-- Questions on the material --
(a) In the article on thrift stores, what sales total did Goodwill Industries report for 2017?
(b) Summarize the article on thrift stores in two sentences.
(c) Copy word for word the part of the article on thrift stores that opens with the words containing "To take advantage" and closes with "this hot sector.".

Retail owners have long lamented a decrease in foot traffic, due in large part to people preferring the convenience of online shopping even prior to the pandemic, when it became a necessity during lockdown. But there’s one retail sector that has enjoyed a surge in in-person browsing: thrift stores.
An anomaly of the retail apocalypse
Business is booming in the thrift shop world. Whether people are nostalgic about old board games and books, eager to freshen up their home decor, or simply want to get out of the house, they are shopping at secondhand stores in droves.
According to consumer research firm America’s Research Group, 16% to 18% of Americans will go thrift shore shopping in a given year, while 12% to 15% will hit up consignment or resale shops for some retail therapy. This is compared to 11.4% of individuals who shop at factory outlet malls, 19.6% at apparel stores, and 21.3% in major department stores.
The resale industry is a multibillion-dollar enterprise. In 2017, Goodwill Industries alone racked up $5.9 billion in sales generated by its over 3,000 not-for-profit stores, as well as online sales. Indeed, thrift and consignment retail has also found a welcome home on the internet. ThredUp, a popular online consignment shop that recently has confidentially filed to go public, predicts the resale sector could hit $64 billion by 2028.
Online shopping is what usually keeps people out of the larger stores, so one might think a store with no website would be out of luck. For most thrift stores, people have to be in the store to peruse inventory, which changes often. And that’s exactly what draws people to thrift shopping: the thrill of the find. From vintage clothing to antique furniture to gently used cookware, there’s a little of something for everyone.
Everything old is new again
The popularity of thrift stores and antique shops is more than just nostalgia or a hunt for a good bargain, though. It also shows an affinity toward reuse and repurposing older items. Consumers, particularly millennials, are concerned over the impact buying new has on the environment, so they like the idea of giving products a second life. Plus, from a practical perspective, the pandemic has made people mindful of their budgets as well as their home surroundings — and thrift stores have made it easier to spruce up one’s home at a fraction of the cost.
To take advantage of foot traffic, clustering is a trend that’s happening among resale stores. In some areas, antique shops and thrift stores will open close to each other to create a shopping destination that will attract more bargain hunters.
The bottom line
The recent boon for thrift stores shows that in-person shopping isn’t extinct. But there needs to be a reason to get people out of the house to shop rather than stay at home and click “buy” online. Thrift stores offer a unique shopping adventure that allows individuals to browse and come home with a new treasure every time. Real estate investors would be wise to keep an eye on this hot sector.

-- Data records --
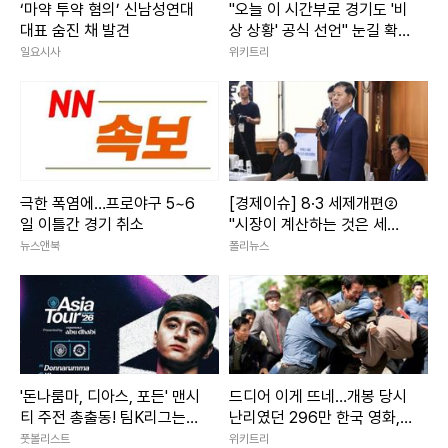
‘마약 투약 혐의’ 신남성연대
"오늘 이 시간부로 경기도 '비
대표 숨진 채 발견
상 상황' 공식 선언" 눈길 확
쏠린 추미애 발언
일요시사
위키트리
극한 폭염에…프로야구 5~6
[경제이슈] 8·3 세제개편②
일 이틀간 경기 취소
"시장이 계산하는 것은 세율
아닌 세제 수명"
뉴스앤북
폴리뉴스
'돈나룸마, 디아스, 포든' 맨시
드디어 이게 뜨네…개봉 당시
티 주전 총출동! 팀K리그는
난리였던 296만 한국 영화,
이승우·기성용 벤치 [팀K리그
디즈니+ 출격
풋볼리스트
위키트리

-- Expected responses --
(a) $5.9 billion

(b) Thrift stores are drawing in-person shoppers even as most retail loses foot traffic to online shopping, and the resale industry has become a multibillion-dollar enterprise. Their appeal comes from the thrill of the find, an interest in reusing older items, and budget-minded home decorating, and real estate investors would be wise to watch the sector.

(c)
To take advantage of foot traffic, clustering is a trend that’s happening among resale stores. In some areas, antique shops and thrift stores will open close to each other to create a shopping destination that will attract more bargain hunters.
The bottom line
The recent boon for thrift stores shows that in-person shopping isn’t extinct. But there needs to be a reason to get people out of the house to shop rather than stay at home and click “buy” online. Thrift stores offer a unique shopping adventure that allows individuals to browse and come home with a new treasure every time. Real estate investors would be wise to keep an eye on this hot sector.